How PolarDB’s In-Memory Column Index Turns MySQL into a High‑Performance HTAP Engine
This article explores PolarDB MySQL’s In‑Memory Column Index (IMCI) technology, detailing its hybrid row‑column storage architecture, optimizer enhancements, parallel execution engine, and performance gains that enable real‑time analytical queries alongside OLTP workloads, and compares its benchmarks against MySQL and ClickHouse.
Introduction
Analytical databases have become hot in both capital markets and the tech community, driven by the growing demand for data‑driven growth and the evolution of cloud‑native technologies. PolarDB MySQL, originally designed for OLTP, now addresses real‑time analytical workloads with the In‑Memory Column Index (IMCI) solution, achieving hundreds‑fold speedups in complex queries.
1 MySQL‑centric HTAP Solutions
1 Separate OLTP and OLAP Systems
Using two independent systems for OLTP and OLAP with data synchronization offers flexibility but introduces maintenance overhead, consistency challenges, and latency that hampers real‑time analysis.
2 Divergent Design with Multi‑Replica
NewSQL databases such as TiDB adopt a divergent design: one replica stores row data for OLTP, another replica stores columnar data (e.g., TiFlash) for OLAP, enabling a single system to serve both workloads.
3 Integrated Row‑Column Hybrid Storage
Commercial databases (Oracle, SQL Server, DB2) use hybrid storage that combines row and column formats, leveraging columnar I/O efficiency, compression, and CPU cache friendliness while retaining row‑based indexing for transactional workloads.
2 Evolution of PolarDB MySQL AP Capabilities
1 Limitations of MySQL in AP Scenarios
MySQL’s Volcano iterator model incurs deep function calls and poor CPU pipeline utilization.
Execution is largely serial; parallelism is limited to a few simple queries.
Row‑based storage leads to excessive I/O and memory traffic for analytical scans.
2 PolarDB Parallel Query Breakthrough
PolarDB’s Parallel Query framework automatically launches parallel execution when data volume exceeds a threshold, distributing data across threads and aggregating results, dramatically reducing query latency.
3 >Why Column‑Store Is Needed
Columnar storage reads only required columns, achieves high compression (often >10×), and enables block‑level filtering, reducing I/O.
Columnar layout improves CPU cache usage and allows SIMD vectorization, boosting per‑core throughput.
3 PolarDB In‑Memory Column Index
IMCI adds columnar storage and in‑memory computation to PolarDB, allowing a single database instance to handle both TP and AP workloads while preserving OLTP performance.
Key Technical Innovations
Support for columnar indexes on InnoDB tables; indexes are compressed and can reside in memory or on shared storage.
Rewritten column‑oriented execution engine that processes data in 4K batches, uses SIMD, and supports parallel operators.
Cost‑based optimizer that chooses between row‑store, column‑store, and parallel‑query plans.
RO nodes can be dedicated for analytical queries, isolating AP resources from TP workloads.
Hybrid Row‑Column Optimizer
The optimizer evaluates both row‑store and column‑store costs, applying a whitelist and cost model to decide execution mode, with fallback to row‑store when necessary.
Column‑Oriented Execution Engine
IMCI adopts a batch‑oriented Volcano model, where each operator processes a batch of rows, enabling parallelism and SIMD acceleration for operators such as Scan, Join, and Agg.

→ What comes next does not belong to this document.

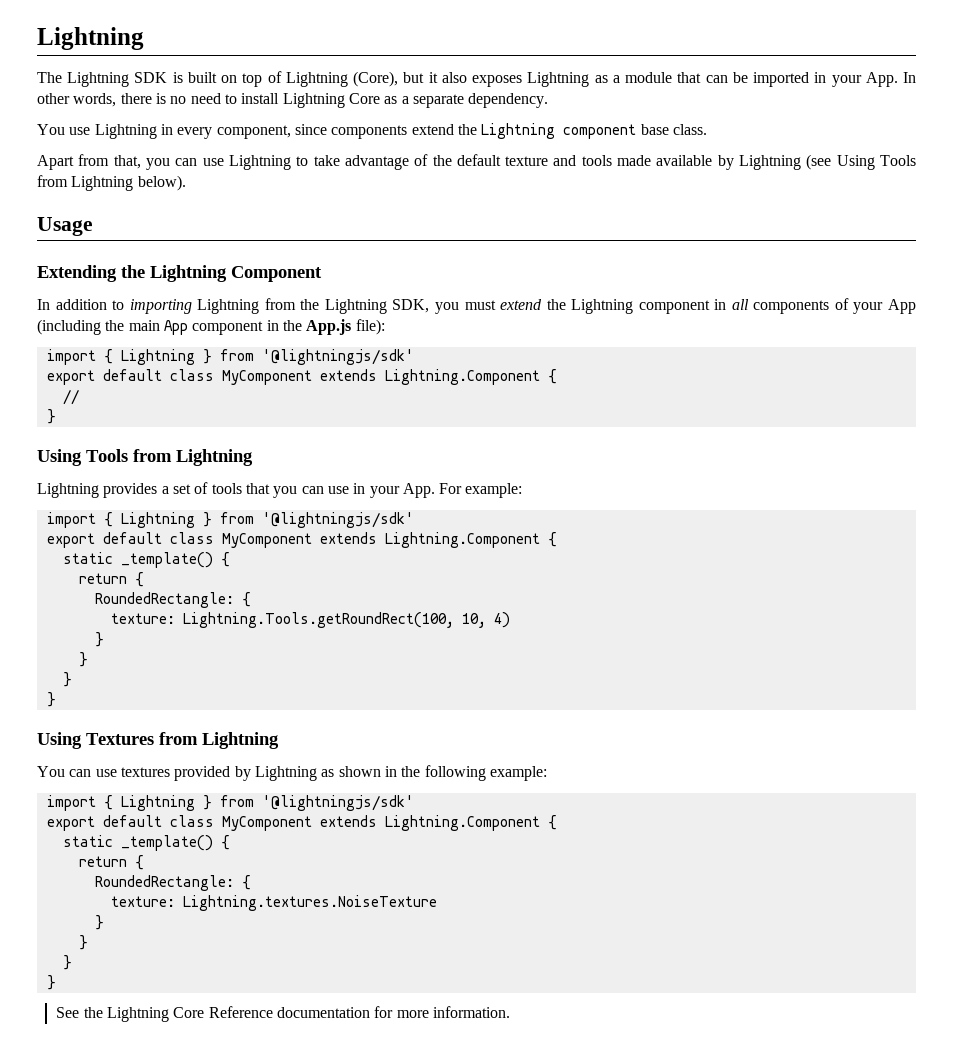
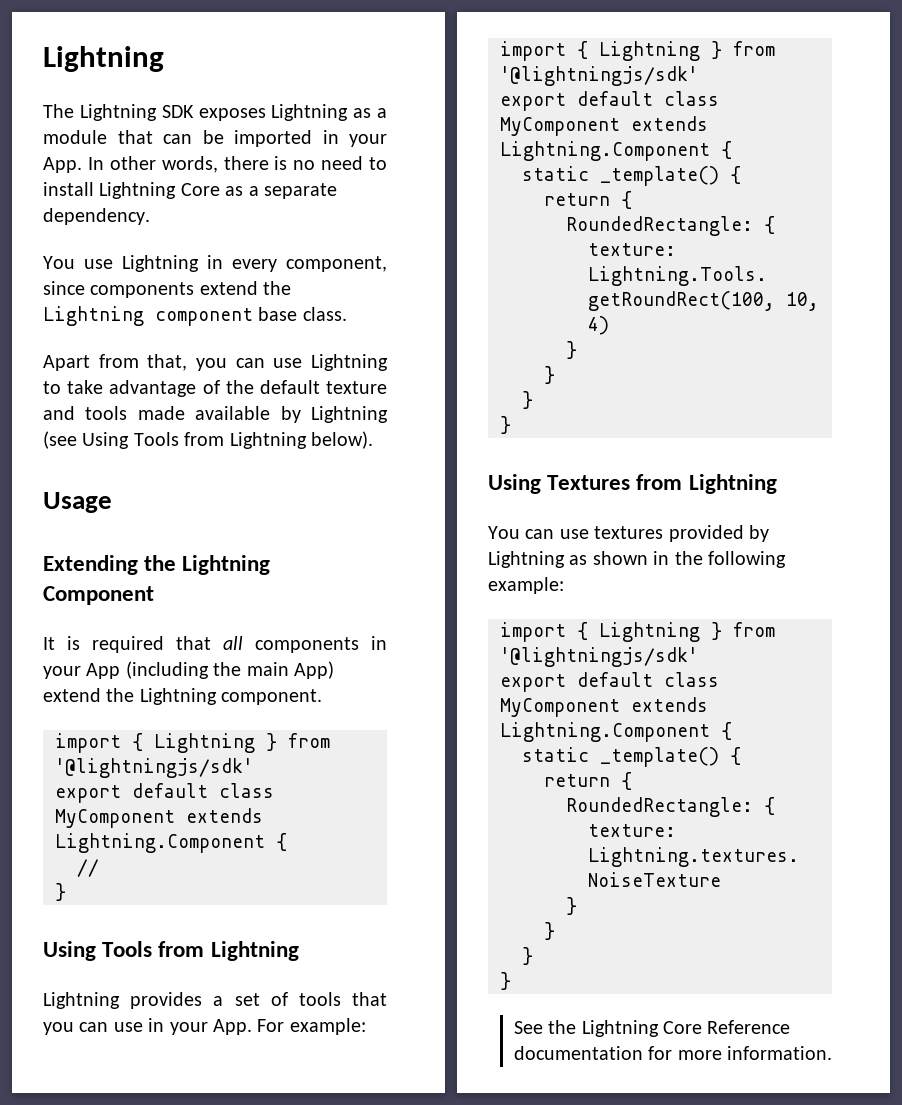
[172,71,467,87] is built on top of Lightning (Core), but it also -> (194, 111) none
[37,298,727,314] In addition to importing Lightning from the Lightning SDK, you must extend the Lightning component in -> [43,636,211,653] It is required that
[834,298,849,310] of -> [371,636,387,650] in
[163,319,385,335] App component in the App.js file): -> [294,661,334,679] [43,688,323,705] App) extend the Lightning component.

Column Index as a Secondary Index
Columnar indexes are implemented as secondary indexes in InnoDB, reusing transaction, redo‑log, and replication mechanisms, and allowing DDL to add or drop columnar attributes on tables or columns.
Data Organization
Data is stored in unordered, append‑only RowGroups composed of column‑wise DataPacks.
Active RowGroups accept writes; once full they are frozen, compressed, and written to disk with statistics for pruning.
Updates are handled via delete‑marks and append‑only writes, preserving transactional consistency.
Rough Index Using Statistics
Each DataPack records min/max, sum, null count, and row count; the optimizer uses these statistics to prune irrelevant packs and even answer some aggregates without full scans.
Resource Isolation for TP and AP
RW instance with hybrid storage for light AP queries.
Separate AP‑only RO node with dedicated CPU/memory for heavy analytical workloads.
Standalone standby node with independent shared storage for full CPU, memory, and I/O isolation.
4 Performance Evaluation
TPC‑H benchmarks (100 GB, 22 queries) show IMCI delivering tens to hundreds of times speedup over native MySQL serial execution, with some queries up to 400× faster, and achieving performance comparable to ClickHouse.
Future Work
Automated index recommendation based on query patterns.
Standalone columnar tables and OSS storage to further reduce costs.
Mixed row‑column execution where parts of a plan run on row‑store and parts on column‑store.